Wednesday, September 6, 2017

FATE Playtest Notes: Old habits, Boss Monsters, and Turtling

We did a wrap-up session last night for our unfinished FATE game, and this time it was a little less crazy and a little more subdued, but we still had fun. We did notice a couple things:

Old Habits!

One of our players started with, "...so I wait for a car to approach the building's parking garage..."

Not really FATE in a way. I as a referee waited for the player to announce the story action and none came. In a typical RPG, this sort of 'open ended wait for the referee to give me a bone' is a pretty normal thing. In FATE, you need to remember you are narrating a part of the story.

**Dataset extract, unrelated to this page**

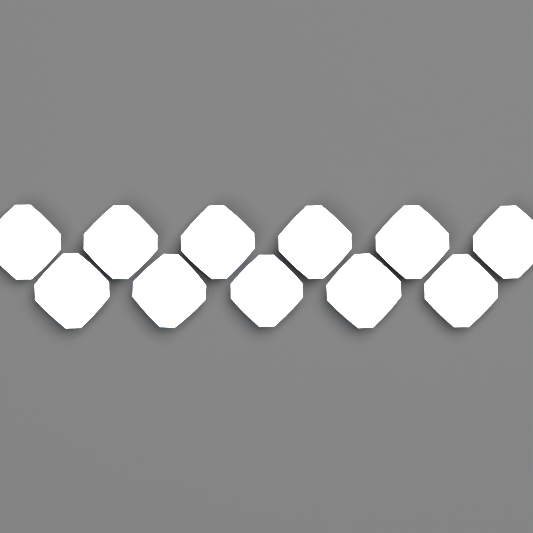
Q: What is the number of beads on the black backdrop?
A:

What works better?

"When a car drives into the corporate parking garage, I sneak in alongside it, out of the driver's view and the security guard, creeping and walking fast along the opposite side of the vehicle."

Better. You are narrating a part of the movie scene and the skill being used (stealth) is obvious. Me, as a referee still needs to decide if a car comes or not, but in this case cars are coming and going all day so that fact will likely push the difficulty a step easier for the players. Fewer cars? Fewer chances and higher difficulty. No cars? I inform the player to try something else.

Remember our 'actions are better as macro events' feeling about the Star Wars RPG from Fantasy Flight? The same applies here. You don't want to aggregate too much into one roll, but you want the rolls to cover more than a turn-by-turn fine-grained breakdown of every action.

If an event has a chance of going wrong, and it requires a different skill set, make it a separate roll. If it is inconsequential, or you are finding you are making too many rolls for a single event (just to throw sand in the gears of the players), stop it, declare one last roll to clean up, and move on to the next story part.

You can focus 'too much' on one part of the story and slow things down by requiring too many rolls. As a referee, you need to be a little more aware of pacing and not punishing great ideas by layering on too many rolls on the implementation.

Boss Difficulty

When four players focus in on your bad guy, please make sure your bad guy is significantly more skilled and capable than an average starting character. You players can 'pile on' with their best skills, and a character equal to one of them is going to go down fast.

A big part of this game is building challenges, and players know when to pile on, drain an opponent's fate points dry, and finish the bad guy off with merciless abandon. I am trying to come up with guidelines on how tough to make a bad guy, but it is going to take some more time with the game and practice.

Our bad guy went down quick when all of the characters were focused on him and not fighting each other. Next time, I will need to give my bad guy a larger fate point pool and some defenses against a couple common attacks (mental and physical). Mental attacks, especially from an enemy unaware of the manipulation, can be very effective and drain a bad guy's defenses quickly.

One Trick Turtles

We saw a tendency to 'one trick pony' characters with their best skills in situations where they were protected against having to make skill checks in less-optimal skills. Of course, this came about with a great plan, but you don't want a game to devolve into 'I am the hacker and sit off in a remote site while I hack and stay immune to any risk.'

You want players in the facility, on the site, and taking risks. You want them sneaking through the enemy base. You want to force players out of their 'this is my +5 skill' box where all they do is sit there and roll that +5 skill when the proper time comes up.

As a player, don't turtle up! As a referee, discourage turtling!

The computer terminal you need to use is inside the building, past defenses and in an area patrolled by guards. You need to be using a couple other skills to get in and get out, and you those will likely be not your best ones either.

A great plan tends to put experts in places they need to be. But don't ignore the fact that getting these experts where they need to be should require a wide and diverse array of efforts. Create challenge by forcing characters out of their 'easy boxes' and into dangerous places.

More Playtesting Ahead

We are not done, but FATE looks like a solid game in our schedule of things we play. One of the things we love about the game are aspects and consequences, and we keep coming back to  those and seeing how other game worlds would benefit from having such a system. A lot of games out there are really 'cut and dried' where you just need to burn down a pile of defenses and hit points to 'win' and there really isn't any sort of control over temporary or long-term effects inside the narrative (other than GM fiat). FATE gives the players some input, and also forces the referee to consider what happens next because something else happened.

It really is an interesting system of storytelling and consequences that has captured our imagination.